Sanat, insanın bilgisizliğini çevreleyen uçurumlar üzerine attığı ilk köprü olmuştur. Bütün bilimlerden önce, korkuların ve bilinmezliklerin “boğuntusu” olan insanın yardımına gelmiştir (Billiet, 1996: 51–52 ).

Bir insanın bilincinde aracısız olarak doğan ve anlam kazanan sanat eseri, toplumun ya da içinde yaşadığı dönemin genel kültürüyle de bütünleşerek gelişmektedir. Bu gelişimi kişinin arzuları ve toplumun istekleri etkilemektedir (Read, 1981: 105). Sanat eğitimi yoluyla birey, hem kişisel arzularını tatmin edecek hem de toplumsal isteklere cevap verebilecek nitelikte bir donanıma sahip olabilecektir.

Sanat eğitiminin insan hayatında çok önemli bir yere sahip olduğu bilinmektedir. Her yaştaki bireyin yaratıcı güç ve yeteneklerini eğitmek, estetik haz ve düşünce bilincini örgütlemek ayrıca, sosyal ilişkileri ayarlamayı, işbirliği ve yardımlaşmayı, doğruyu seçmeyi ve ifade edebilmeyi, bir işe başlayıp bitirme sevincini tatmayı ve üretken olmayı sağladığı için sanat eğitimi gereklidir.

Teknolojinin baş döndürücü bir hızla insan hayatına girdiği ve bu nedenle kültürel ve psikolojik değişimlerin yoğun bir şekilde yaşandığı yüzyılımızda, daha çok araştırmayı seven, özgün ve yeni yaratımlarda bulunabilen, estetik bilinci açık ve eleştirel düşünceye sahip bireylere ihtiyaç duyulmaktadır. Güzel sanatlar, bir yandan nitelikleri yönünden çalışma ve uygulama süreçlerinin buluşa, yaratıcılığa, özgür çalışmalara, özgür düşünme biçimlerine açık olmasından; bir yandan da zaman, yer, çalışılan konu, araç-gereç sınırlılıkları gibi belli sınırlar ve belli bir disiplin gerektirdiğinden eğitim sistemi içinde önemle yer verilmesi gerekmektedir. Yaratıcı yetinin geliştirilmesi için en uygun alan ve en uygun etkinlikler, güzel sanatlar alanında, bu alana ilişkin eğitim ve süreçlerindedir (Buyurgan,1996: 20).

Sanat eğitimi, yalnızca sanatsal uğraşlarda özel yeteneği olanlara yönelik olmayıp, okul öncesinden başlayıp tüm yaşam boyunca çeşitli katagori ve aşamalarda sürdürülecek, her yaş ve düzeydeki, sağlıklı ya da özürlü, tüm çocuk ve yetişkinler için düzenlenen çok boyutlu yaratıcı eğitim sürecidir (San, 1987: 7).
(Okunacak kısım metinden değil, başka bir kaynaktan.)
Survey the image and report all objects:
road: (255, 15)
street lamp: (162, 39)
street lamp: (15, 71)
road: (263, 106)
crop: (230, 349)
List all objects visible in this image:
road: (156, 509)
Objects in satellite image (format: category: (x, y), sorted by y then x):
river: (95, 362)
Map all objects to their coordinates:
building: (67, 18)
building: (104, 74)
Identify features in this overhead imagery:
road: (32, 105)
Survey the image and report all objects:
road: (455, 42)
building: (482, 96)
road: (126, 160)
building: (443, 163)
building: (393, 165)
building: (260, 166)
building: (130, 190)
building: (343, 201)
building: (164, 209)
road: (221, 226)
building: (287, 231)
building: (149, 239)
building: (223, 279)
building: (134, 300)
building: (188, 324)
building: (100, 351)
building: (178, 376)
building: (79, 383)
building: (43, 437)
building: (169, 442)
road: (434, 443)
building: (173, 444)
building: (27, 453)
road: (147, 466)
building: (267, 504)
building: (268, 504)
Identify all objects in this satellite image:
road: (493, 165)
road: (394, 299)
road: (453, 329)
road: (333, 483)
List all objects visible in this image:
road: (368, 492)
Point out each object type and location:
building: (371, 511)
Freud’un başını çektiği psikanalistçi yaklaşıma göre; kişisel bunalımlarını, karabasanlarını, kendinde olumsuz etki yaratmadan aşabilen ve bu yolla bir rahatlık verebilen ve hoşnut kalmasını sağlayan her şey sanattır (Erinç,1998: 36). Sanatın

ruhsal dengeyi sağlamada, iç gerilimi yumuşatmada ve yürütülen sanatsal faaliyetlerin ruhsal bozuklukların tedavi edilmesinde ne denli etkili olduğu, yapılan klinik çalışmalarında ve bilimsel araştırmalarda görülmektedir. Sanat ve sanat eğitimi aracılığıyla, duyuların doyuma ulaştırılması, bir anlamda bireyin dış etkiler nedeni ile bozulan iç organik durumunun yatıştırılması mümkündür.